TRECHO DO TEXTO |

/---

Reppert-Bismarck tem evitado receber financiamento de governos ou de plataformas de alta tecnologia que apoiam tantas outras "iniciativas jornalísticas". O principal apoio do programa "Detectores de Mentiras" provém de uma organização americana de caridade, a Wyss Foundation.
A reportagem da DW acompanhou uma das sessões do "Detectores de Mentiras" numa escola internacional em Bruxelas, onde a veterana jornalista americana Anna Mulrine Grobe comandou, numa sala repleta de jovens de 15 anos, um debate sobre que tipo de informação poderia tê-los como alvo nas redes sociais.
Ao citar sátiras, Grobe perguntou se os jovens já tinham ouvido falar da publicação satírica americana The Onion. Algumas poucas mãos levantaram. "Do que mais você chamaria algumas dessas coisas?", questionou Grobe. "Propaganda?", sugeriu a jovem Ioanna Kakomyta. "Sim", confirmou Grobe.
Posteriormente, Kakomyta afirmou que sempre checa duas vezes o que lê, mas confessou estar preocupada com seus colegas adolescentes.
"[Com] as mídias sociais não sabemos realmente em que acreditar", disse ela. "Eu vejo muitas pessoas expressando suas opiniões sem saber o que está realmente acontecendo, e elas estão apenas criando um falso ponto de vista."
Seu colega de classe, Johannes Wehrheim, disse que busca suas informações somente de páginas de notícias confiáveis, mas também se mostrou preocupado com pessoas que não fazem o mesmo.
"Por exemplo, a AfD [o partido populista de direita Alternativa para a Alemanha]. As pessoas realmente seguem sua conta no Twitter e confiam em qualquer notícia que publicam. Preocupa-me que outras pessoas acreditem neles", disse o jovem.

\---

DADOS DISPONÍVEIS |
/---

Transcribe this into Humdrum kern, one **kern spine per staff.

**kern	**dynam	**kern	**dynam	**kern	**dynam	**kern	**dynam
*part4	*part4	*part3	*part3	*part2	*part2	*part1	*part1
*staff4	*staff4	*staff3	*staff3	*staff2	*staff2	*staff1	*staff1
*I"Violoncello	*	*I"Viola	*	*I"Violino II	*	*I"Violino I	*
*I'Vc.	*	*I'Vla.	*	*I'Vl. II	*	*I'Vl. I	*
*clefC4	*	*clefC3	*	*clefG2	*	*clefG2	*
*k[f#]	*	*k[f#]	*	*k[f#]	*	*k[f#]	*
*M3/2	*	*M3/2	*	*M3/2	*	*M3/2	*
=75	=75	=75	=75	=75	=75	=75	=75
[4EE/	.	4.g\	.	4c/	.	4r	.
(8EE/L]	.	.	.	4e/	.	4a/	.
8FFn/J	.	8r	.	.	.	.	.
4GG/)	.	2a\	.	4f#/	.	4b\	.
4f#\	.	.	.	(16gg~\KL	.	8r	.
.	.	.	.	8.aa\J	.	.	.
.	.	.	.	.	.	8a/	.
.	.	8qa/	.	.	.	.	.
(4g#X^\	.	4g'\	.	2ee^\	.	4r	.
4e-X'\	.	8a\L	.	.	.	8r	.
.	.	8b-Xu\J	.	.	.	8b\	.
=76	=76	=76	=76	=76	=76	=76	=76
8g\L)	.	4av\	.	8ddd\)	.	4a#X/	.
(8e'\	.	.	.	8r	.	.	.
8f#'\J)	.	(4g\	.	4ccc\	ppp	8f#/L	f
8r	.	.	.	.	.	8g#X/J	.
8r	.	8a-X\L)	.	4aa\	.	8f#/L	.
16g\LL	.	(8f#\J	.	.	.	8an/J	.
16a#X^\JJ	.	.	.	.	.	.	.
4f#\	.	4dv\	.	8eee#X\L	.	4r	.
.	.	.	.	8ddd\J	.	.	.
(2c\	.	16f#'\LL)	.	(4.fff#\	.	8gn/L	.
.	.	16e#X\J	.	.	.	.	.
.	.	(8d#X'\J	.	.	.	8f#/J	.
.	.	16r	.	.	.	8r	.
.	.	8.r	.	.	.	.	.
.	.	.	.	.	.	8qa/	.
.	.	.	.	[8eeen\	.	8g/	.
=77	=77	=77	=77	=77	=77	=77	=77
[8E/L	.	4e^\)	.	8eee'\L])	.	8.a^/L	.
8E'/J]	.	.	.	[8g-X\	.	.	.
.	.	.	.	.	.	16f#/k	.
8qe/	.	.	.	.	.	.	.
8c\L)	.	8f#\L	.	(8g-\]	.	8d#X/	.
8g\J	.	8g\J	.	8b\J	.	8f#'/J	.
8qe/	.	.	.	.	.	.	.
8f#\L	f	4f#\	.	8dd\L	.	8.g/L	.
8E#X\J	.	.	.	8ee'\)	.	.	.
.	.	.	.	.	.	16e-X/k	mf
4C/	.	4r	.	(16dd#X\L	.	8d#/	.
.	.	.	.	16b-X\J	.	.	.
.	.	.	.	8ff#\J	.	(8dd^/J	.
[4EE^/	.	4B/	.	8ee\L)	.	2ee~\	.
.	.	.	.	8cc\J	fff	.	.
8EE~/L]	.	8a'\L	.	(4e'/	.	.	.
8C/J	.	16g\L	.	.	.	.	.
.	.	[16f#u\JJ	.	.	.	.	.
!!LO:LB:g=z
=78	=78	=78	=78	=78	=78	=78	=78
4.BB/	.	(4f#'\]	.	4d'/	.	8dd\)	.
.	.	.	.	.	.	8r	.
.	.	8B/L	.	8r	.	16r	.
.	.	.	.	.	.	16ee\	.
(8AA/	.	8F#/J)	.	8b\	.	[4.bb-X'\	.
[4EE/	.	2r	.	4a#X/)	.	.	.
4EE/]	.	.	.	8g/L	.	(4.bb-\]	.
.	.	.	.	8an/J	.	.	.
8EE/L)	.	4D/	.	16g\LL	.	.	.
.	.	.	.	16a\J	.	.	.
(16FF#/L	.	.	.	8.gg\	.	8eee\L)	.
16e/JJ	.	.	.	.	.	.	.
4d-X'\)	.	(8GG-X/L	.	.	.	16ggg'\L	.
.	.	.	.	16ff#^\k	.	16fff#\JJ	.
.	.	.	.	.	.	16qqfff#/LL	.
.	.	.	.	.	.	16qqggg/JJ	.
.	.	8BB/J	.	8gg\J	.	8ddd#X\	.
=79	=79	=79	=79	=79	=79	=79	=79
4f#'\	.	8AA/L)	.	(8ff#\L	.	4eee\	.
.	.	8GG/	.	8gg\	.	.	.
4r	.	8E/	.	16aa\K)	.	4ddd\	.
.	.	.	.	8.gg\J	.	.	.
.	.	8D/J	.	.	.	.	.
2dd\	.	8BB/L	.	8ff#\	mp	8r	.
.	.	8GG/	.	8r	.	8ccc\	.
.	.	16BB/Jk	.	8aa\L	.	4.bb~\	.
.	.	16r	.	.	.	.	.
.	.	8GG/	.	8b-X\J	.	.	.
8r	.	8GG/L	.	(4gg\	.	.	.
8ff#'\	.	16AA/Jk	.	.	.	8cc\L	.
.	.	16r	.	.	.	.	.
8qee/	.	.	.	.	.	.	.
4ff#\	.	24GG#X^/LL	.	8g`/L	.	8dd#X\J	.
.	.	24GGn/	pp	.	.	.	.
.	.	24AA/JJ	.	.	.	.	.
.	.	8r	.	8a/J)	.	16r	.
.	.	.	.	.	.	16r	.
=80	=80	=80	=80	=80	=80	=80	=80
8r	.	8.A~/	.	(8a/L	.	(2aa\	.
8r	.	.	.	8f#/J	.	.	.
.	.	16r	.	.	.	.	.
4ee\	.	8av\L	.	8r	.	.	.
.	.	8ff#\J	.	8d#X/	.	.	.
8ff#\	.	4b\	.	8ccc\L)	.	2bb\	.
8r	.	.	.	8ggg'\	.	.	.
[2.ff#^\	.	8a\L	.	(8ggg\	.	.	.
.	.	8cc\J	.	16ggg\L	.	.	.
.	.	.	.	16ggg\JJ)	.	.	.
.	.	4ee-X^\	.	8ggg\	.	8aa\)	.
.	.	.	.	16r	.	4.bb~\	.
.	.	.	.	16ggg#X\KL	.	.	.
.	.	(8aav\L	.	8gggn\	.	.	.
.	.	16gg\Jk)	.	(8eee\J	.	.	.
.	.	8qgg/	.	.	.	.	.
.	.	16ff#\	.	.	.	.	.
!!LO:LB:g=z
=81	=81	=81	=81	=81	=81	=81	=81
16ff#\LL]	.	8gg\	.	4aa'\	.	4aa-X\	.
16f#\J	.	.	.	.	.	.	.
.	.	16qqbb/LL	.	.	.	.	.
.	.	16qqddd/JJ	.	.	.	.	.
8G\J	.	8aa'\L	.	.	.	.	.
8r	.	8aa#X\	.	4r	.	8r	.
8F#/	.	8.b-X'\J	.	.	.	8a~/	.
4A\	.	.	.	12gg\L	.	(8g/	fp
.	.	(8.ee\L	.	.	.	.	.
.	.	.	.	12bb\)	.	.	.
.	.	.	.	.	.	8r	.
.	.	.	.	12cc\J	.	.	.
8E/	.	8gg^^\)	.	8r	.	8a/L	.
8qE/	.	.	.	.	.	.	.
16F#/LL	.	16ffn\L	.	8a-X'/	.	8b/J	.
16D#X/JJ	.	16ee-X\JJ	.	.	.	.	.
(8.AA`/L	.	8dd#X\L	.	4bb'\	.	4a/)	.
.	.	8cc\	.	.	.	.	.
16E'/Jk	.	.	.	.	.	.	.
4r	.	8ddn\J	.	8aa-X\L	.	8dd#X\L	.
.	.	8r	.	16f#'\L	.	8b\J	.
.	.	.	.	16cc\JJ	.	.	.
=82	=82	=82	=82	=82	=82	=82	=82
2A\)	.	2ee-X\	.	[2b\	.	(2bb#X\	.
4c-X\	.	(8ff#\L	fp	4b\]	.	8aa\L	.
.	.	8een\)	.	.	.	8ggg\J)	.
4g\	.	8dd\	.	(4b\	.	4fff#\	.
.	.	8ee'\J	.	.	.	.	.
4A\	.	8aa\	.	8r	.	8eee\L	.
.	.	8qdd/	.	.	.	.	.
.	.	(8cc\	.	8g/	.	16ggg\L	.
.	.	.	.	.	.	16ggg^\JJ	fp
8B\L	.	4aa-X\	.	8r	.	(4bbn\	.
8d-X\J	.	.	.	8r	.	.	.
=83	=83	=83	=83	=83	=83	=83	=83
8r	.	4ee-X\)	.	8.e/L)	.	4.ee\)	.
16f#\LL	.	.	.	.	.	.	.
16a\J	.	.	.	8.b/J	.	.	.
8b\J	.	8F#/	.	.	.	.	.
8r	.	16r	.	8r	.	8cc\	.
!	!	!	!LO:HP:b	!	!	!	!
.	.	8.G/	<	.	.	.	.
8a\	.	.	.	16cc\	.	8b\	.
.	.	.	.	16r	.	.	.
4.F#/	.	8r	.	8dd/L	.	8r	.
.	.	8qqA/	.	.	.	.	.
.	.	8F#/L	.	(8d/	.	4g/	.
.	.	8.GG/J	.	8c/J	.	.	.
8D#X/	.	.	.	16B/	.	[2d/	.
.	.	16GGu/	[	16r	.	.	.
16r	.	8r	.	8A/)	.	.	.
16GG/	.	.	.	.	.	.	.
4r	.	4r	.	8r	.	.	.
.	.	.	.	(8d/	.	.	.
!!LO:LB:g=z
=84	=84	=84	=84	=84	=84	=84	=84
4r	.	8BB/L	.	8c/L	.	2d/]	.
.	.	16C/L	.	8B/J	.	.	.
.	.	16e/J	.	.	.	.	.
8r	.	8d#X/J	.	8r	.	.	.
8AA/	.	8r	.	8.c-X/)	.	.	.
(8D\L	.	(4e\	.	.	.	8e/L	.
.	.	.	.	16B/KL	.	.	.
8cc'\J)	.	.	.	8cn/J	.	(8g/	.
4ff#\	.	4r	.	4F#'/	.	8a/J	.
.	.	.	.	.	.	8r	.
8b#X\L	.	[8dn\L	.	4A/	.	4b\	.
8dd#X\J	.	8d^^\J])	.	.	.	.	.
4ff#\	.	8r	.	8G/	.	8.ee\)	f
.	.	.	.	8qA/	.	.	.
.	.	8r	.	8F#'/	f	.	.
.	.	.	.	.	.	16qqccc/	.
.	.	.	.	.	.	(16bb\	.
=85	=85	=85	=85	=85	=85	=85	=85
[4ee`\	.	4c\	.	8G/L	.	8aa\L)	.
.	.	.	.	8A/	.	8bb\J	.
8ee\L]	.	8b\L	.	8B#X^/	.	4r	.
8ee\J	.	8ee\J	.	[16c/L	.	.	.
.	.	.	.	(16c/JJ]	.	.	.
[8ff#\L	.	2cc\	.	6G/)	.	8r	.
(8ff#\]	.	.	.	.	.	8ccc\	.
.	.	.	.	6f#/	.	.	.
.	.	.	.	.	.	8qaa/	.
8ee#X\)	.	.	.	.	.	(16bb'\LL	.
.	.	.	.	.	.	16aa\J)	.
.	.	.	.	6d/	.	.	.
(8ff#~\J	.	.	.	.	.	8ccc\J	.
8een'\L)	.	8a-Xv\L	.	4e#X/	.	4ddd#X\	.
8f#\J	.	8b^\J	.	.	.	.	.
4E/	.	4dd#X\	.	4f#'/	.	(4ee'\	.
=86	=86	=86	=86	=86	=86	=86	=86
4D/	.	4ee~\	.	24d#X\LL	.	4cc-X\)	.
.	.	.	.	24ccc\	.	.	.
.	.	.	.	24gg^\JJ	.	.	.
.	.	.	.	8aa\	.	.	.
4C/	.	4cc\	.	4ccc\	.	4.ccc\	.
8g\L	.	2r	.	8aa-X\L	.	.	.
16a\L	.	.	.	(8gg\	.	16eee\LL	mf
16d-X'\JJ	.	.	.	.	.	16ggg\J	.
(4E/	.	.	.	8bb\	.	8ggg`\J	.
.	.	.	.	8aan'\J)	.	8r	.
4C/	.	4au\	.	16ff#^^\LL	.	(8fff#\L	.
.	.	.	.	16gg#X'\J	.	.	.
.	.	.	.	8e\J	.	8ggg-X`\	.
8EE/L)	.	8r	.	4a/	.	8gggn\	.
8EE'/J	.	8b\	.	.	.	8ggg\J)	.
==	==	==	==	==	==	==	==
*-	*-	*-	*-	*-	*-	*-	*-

\---

TAREFA 1 |
Repita, sem nenhuma alteração, a parte do texto sobre o programa Detectores de Mentiras que abre com as palavras contendo "A reportagem da" e fecha com "seus colegas adolescentes.".
TAREFA 2 |
Diga se cada afirmação abaixo está de acordo com o texto sobre o programa Detectores de Mentiras, respondendo sim ou não e citando exatamente as palavras do texto que decidem a questão. (a) O principal apoio do programa vem da Wyss Foundation. (b) Muitas mãos se levantaram quando Grobe perguntou sobre a publicação The Onion. (c) Johannes Wehrheim diz buscar informações somente em páginas de notícias confiáveis.

RESPOSTA ESCRITA 1 |
A reportagem da DW acompanhou uma das sessões do "Detectores de Mentiras" numa escola internacional em Bruxelas, onde a veterana jornalista americana Anna Mulrine Grobe comandou, numa sala repleta de jovens de 15 anos, um debate sobre que tipo de informação poderia tê-los como alvo nas redes sociais.
Ao citar sátiras, Grobe perguntou se os jovens já tinham ouvido falar da publicação satírica americana The Onion. Algumas poucas mãos levantaram. "Do que mais você chamaria algumas dessas coisas?", questionou Grobe. "Propaganda?", sugeriu a jovem Ioanna Kakomyta. "Sim", confirmou Grobe.
Posteriormente, Kakomyta afirmou que sempre checa duas vezes o que lê, mas confessou estar preocupada com seus colegas adolescentes.

RESPOSTA ESCRITA 2 |
(a) Sim: "provém de uma organização americana de caridade, a Wyss Foundation".
(b) Não: "Algumas poucas mãos levantaram."
(c) Sim: "disse que busca suas informações somente de páginas de notícias confiáveis".